His model is also soup and sandwich. Soups change daily, and the most basic sandwich is $2.99. Customers have a choice of four breads and five cheeses, all fresh-sliced as needed, and at least a dozen add-ins, including bacon, turkey and pepperoni at 99 cents each, or basil, tomato, pickles and jalapeño at 49 cents each. The sandwiches are cooked in butter on a flat panini-style press.
“Grilled cheese is the epitome of comfort food,” Mr. Inwald said, citing a statistic that Americans eat 2.2 billion grilled cheese sandwiches a year. “It’s when you want something that’s not too heavy, tastes great, reminds you of childhood.”
And that reminder can come anytime if the Saturday New Haven Farmers’ Market is any indication. The Cheese Truck can count on takers there when it opens at 9 a.m. On a recent Saturday, it was pushing 11 when Paul Berry, a professor of music history and Cheese Truck regular, ordered the day’s special, grilled cheese with brisket. “It’s just good food,” he said.
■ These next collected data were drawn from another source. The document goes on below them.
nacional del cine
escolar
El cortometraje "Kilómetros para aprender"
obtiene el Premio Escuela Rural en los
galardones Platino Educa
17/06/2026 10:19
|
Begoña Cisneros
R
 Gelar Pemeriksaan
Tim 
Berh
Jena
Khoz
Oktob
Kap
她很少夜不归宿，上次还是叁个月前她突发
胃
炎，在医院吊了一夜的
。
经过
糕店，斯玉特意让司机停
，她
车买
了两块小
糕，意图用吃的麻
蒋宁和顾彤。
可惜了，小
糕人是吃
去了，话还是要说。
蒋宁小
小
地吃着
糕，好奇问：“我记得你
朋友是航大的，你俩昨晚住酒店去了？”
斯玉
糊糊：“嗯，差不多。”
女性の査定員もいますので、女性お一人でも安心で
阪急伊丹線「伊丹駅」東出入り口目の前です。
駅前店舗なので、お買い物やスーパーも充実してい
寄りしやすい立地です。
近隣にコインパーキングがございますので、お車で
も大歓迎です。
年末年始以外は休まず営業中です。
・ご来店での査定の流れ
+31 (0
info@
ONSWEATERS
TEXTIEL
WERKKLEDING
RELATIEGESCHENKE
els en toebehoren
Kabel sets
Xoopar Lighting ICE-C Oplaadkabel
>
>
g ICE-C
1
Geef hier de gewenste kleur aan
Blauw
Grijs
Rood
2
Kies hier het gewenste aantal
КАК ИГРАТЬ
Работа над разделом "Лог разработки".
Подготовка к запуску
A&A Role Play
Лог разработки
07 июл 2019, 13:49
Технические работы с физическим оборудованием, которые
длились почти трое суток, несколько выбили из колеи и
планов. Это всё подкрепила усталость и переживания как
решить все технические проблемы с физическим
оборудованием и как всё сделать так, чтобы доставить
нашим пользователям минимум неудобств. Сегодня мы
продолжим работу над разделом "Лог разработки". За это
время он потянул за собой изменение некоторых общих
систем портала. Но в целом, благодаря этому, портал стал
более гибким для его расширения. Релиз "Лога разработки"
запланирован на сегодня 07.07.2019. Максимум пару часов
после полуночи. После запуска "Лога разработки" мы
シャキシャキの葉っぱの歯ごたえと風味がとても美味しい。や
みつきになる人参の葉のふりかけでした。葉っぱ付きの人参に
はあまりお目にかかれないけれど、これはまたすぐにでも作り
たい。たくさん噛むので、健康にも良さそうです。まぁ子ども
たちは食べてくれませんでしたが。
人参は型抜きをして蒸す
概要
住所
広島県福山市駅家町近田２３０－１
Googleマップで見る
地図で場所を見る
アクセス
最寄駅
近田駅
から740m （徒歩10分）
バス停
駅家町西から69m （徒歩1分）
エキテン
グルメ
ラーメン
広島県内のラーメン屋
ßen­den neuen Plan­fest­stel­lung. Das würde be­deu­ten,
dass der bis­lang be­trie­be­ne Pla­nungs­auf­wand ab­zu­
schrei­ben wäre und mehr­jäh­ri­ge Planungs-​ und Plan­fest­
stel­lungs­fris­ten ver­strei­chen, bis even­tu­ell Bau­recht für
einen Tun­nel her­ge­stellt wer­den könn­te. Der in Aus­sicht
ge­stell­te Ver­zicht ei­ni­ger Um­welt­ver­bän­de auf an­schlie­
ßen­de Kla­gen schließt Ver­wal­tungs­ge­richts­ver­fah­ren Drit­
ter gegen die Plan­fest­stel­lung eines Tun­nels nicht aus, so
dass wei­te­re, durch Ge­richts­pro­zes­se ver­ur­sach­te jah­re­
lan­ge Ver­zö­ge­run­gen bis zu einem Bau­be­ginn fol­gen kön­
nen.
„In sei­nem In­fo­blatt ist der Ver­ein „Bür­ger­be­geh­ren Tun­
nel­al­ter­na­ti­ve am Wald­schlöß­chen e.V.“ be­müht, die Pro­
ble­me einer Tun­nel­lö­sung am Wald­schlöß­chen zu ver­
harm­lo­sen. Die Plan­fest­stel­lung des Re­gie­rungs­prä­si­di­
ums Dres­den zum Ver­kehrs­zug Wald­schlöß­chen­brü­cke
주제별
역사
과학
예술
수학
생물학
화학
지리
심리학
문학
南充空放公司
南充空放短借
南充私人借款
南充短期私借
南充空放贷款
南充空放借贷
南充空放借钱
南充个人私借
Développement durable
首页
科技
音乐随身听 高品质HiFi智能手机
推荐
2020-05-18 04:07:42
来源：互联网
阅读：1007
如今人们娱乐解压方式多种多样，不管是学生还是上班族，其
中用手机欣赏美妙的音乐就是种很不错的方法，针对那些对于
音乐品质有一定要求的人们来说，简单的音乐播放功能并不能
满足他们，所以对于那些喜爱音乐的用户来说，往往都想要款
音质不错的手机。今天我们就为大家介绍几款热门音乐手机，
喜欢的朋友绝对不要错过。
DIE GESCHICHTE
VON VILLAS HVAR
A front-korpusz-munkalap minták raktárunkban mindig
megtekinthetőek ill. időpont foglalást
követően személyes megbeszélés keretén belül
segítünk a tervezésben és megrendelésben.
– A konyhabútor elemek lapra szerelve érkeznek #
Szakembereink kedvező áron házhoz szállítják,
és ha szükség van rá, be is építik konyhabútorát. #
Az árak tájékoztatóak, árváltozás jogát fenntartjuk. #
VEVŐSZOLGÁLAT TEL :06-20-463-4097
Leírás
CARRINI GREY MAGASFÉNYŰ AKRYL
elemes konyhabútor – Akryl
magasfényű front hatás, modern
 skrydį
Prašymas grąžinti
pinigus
The Cheese Truck is at the Saturday farmers’ market in New Haven from 9 a.m. to 12:30 p.m. (check cityseed.org for the market’s winter hours). From 11 a.m. to 2:30 p.m. Tuesday through Friday, the truck follows a more-or-less regular route through New Haven. Check its Twitter feed and Web site (thecheesetruck.com) for times and locations.
Grilled Cheese to Go, Connecticut Post Mall, 1201 Boston Post Road, Milford; grilledcheesetogo.com.